Friday, November 4, 2011

Safe Keeping

Hotel on the Corner of Bitter and Sweet by Jamie Ford is a sweet but predictable story about a boy who befriends an American born Japanese girl, growing up in Seattle during World War II.  The twist that makes this story interesting is that the boy, Henry, is Chinese, and that the difference matters in the 1940s.  In 2011, people who are not part of the Asian community frequently refer to people of Chinese, Japanese, Korean, or Vietnamese descent all as being "Asian", or if the speaker is over 60, as being "Oriental".  In the 1940s, whether a person was Japanese or Chinese made a huge difference, even when both people were actually born in the US.  The Chinese were our friends, and the Japanese were our enemies.

The story in Hotel alternates between the war years of the 1940s, and 1986, when the belongings of several Japanese families were found in the basement of an old hotel.  In 1986, Henry is still living in Seattle, but now he has an adult son.  At the beginning, the relationship between Henry and his son, Marty, is much like the relationship between the Major and his son in Major Pettigrew's Last Stand.  Like the Major, Henry has recently lost his wife, and his relationship with his son has suffered.  Both sons are dating white American women, and judge their fathers harshly.  However, as Hotel progresses, the relationship evolves in unexpected ways.

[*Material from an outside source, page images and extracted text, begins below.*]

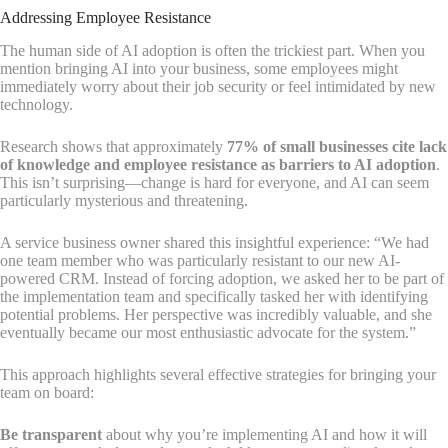
Addressing Employee Resistance
The human side of AI adoption is often the trickiest part. When you
mention bringing AI into your business, some employees might
immediately worry about their job security or feel intimidated by new
technology.
Research shows that approximately
77% of small businesses cite lack
of knowledge and employee resistance as barriers to AI adoption
.
This isn’t surprising—change is hard for everyone, and AI can seem
particularly mysterious and threatening.
A service business owner shared this insightful experience: “We had
one team member who was particularly resistant to our new AI-
powered CRM. Instead of forcing adoption, we asked her to be part of
the implementation team and specifically tasked her with identifying
potential problems. Her perspective was incredibly valuable, and she
eventually became our most enthusiastic advocate for the system.”
This approach highlights several effective strategies for bringing your
team on board:
Be transparent
about why you’re implementing AI and how it will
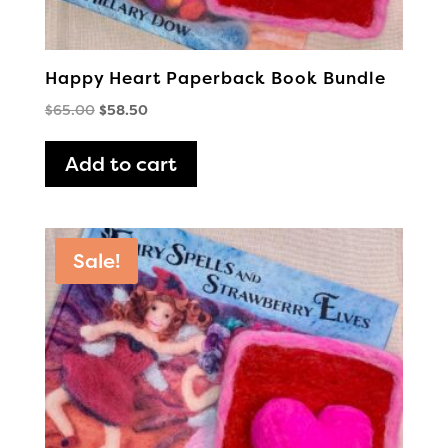
Happy Heart Paperback Book Bundle
Original
Current
$
65.00
$
58.50
price
price
was:
is:
Add to cart
$65.00.
$58.50.
Sale!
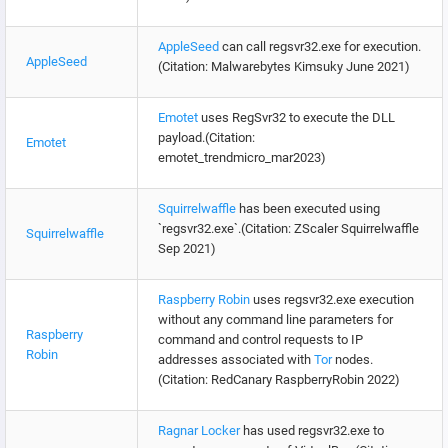
AppleSeed
can call regsvr32.exe for execution.
AppleSeed
(Citation: Malwarebytes Kimsuky June 2021)
Emotet
uses RegSvr32 to execute the DLL
payload.(Citation:
Emotet
emotet_trendmicro_mar2023)
Squirrelwaffle
has been executed using
`regsvr32.exe`.(Citation: ZScaler Squirrelwaffle
Squirrelwaffle
Sep 2021)
Raspberry Robin
uses regsvr32.exe execution
without any command line parameters for
Raspberry
command and control requests to IP
Robin
addresses associated with
Tor
nodes.
(Citation: RedCanary RaspberryRobin 2022)
Ragnar Locker
has used regsvr32.exe to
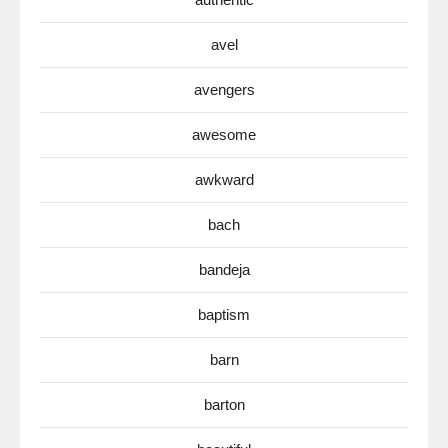
avel
avengers
awesome
awkward
bach
bandeja
baptism
barn
barton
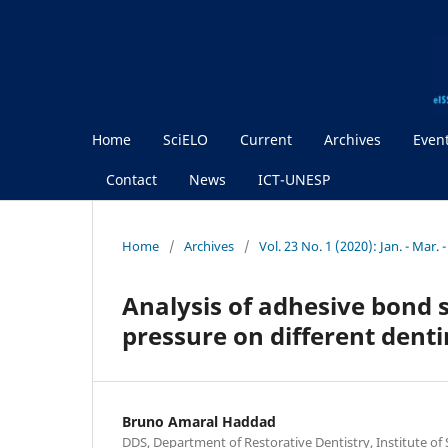
Home
SciELO
Current
Archives
Even
Contact
News
ICT-UNESP
Home
/
Archives
/
Vol. 23 No. 1 (2020): Jan. - Mar. 
Analysis of adhesive bond 
pressure on different dent
Bruno Amaral Haddad
DDS, Department of Restorative Dentistry, Institute of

The story of the Japanese internment was told by Henry, who was not "evacuated for his own safety" like the Japanese.  He struggles to understand how Americans are turning against each other, based solely on the countries of their grandparents' birth.  Another book that tells the story of the internment of the Japanese in America is When the Emperor Was Divine  by Julie Otsuka.  Emperor details the lives of various members of a Japanese American family, in a way that is more harsh, and probably more real than that in Hotel.

Next up on CD:  The Cookbook Collector by Allegra Goodman.  I started listening to this one today, and am not impressed so far.  Hopefully the plot will thicken in the second and subsequent chapters.